AIM OF THE EXERCISE:
Update the data from the start down to the line containing "genus: Diloma", inclusive, replacing "phylum" with "division" and leaving everything else unchanged.

Records from a data collection
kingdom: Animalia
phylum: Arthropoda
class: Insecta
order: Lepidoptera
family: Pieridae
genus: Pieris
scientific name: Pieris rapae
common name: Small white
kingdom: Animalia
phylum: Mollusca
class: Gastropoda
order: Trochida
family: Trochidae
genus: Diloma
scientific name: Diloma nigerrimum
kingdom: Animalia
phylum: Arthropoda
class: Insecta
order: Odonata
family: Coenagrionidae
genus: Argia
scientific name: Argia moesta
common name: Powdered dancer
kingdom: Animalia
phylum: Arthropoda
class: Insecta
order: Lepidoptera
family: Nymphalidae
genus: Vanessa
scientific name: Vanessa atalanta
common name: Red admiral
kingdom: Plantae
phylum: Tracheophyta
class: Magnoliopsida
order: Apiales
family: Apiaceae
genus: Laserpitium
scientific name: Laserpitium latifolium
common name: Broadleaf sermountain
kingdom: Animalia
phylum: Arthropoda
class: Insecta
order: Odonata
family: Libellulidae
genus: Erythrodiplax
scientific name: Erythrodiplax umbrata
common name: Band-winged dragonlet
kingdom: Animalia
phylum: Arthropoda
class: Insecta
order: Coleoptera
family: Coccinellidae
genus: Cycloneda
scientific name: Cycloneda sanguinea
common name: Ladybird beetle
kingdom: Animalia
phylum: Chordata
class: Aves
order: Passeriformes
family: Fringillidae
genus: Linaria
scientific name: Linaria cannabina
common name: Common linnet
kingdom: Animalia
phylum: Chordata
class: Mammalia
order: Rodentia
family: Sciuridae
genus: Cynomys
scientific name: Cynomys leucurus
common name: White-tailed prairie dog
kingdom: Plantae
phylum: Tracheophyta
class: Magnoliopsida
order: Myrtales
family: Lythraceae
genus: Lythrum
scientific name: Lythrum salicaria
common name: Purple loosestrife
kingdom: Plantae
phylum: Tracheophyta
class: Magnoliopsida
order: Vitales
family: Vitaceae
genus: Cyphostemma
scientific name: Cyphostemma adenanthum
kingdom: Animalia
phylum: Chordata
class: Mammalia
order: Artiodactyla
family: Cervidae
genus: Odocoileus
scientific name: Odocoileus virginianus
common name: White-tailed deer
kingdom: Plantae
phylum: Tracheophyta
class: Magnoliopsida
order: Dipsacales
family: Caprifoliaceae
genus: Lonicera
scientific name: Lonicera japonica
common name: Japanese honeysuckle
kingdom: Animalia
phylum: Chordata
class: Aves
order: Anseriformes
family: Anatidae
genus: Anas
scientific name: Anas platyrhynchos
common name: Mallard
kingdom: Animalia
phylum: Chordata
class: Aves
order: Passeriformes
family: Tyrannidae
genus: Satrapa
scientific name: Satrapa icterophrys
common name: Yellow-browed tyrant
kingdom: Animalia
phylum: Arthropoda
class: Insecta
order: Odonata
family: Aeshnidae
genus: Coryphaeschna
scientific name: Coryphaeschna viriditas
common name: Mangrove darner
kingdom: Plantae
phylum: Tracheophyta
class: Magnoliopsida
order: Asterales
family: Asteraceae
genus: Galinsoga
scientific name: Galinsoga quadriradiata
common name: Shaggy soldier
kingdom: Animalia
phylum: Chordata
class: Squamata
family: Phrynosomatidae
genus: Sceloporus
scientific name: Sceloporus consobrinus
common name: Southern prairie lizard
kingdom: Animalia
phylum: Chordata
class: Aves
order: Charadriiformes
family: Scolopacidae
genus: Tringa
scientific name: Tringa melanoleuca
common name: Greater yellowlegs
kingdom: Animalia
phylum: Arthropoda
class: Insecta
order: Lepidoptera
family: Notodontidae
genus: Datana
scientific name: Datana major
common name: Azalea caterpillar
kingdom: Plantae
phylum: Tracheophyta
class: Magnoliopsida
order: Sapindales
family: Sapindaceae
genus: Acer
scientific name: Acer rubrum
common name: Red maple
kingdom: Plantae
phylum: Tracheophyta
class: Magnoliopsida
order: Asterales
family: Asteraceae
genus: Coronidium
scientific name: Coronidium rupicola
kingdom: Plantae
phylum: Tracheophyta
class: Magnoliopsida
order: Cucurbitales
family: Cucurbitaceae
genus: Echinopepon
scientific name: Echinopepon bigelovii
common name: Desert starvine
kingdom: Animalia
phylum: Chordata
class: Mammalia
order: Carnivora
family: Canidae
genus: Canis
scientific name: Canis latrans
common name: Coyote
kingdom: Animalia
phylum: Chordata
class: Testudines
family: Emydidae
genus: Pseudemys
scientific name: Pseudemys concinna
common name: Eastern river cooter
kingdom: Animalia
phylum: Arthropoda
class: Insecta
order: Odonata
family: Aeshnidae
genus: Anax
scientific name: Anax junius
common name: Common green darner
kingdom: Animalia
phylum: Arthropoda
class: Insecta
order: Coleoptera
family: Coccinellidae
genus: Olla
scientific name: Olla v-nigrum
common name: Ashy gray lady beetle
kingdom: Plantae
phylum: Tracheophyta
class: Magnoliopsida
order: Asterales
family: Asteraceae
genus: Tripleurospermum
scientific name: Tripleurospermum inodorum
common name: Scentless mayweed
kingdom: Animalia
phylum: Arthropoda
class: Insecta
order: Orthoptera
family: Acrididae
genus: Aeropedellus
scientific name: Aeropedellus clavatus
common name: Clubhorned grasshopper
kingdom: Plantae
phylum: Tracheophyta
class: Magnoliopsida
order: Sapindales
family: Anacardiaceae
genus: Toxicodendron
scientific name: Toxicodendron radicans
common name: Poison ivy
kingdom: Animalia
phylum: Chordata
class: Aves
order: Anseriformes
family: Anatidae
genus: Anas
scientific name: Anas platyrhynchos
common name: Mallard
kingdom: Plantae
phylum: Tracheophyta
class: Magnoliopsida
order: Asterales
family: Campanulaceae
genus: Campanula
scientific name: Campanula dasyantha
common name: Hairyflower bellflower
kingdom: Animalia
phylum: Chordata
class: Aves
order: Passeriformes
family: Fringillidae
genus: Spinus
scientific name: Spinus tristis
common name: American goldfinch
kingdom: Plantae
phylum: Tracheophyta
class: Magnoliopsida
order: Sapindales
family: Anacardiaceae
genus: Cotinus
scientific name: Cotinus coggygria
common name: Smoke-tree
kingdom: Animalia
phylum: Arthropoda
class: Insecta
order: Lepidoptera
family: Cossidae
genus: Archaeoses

FINISHED TASK:
kingdom: Animalia
division: Arthropoda
class: Insecta
order: Lepidoptera
family: Pieridae
genus: Pieris
scientific name: Pieris rapae
common name: Small white
kingdom: Animalia
division: Mollusca
class: Gastropoda
order: Trochida
family: Trochidae
genus: Diloma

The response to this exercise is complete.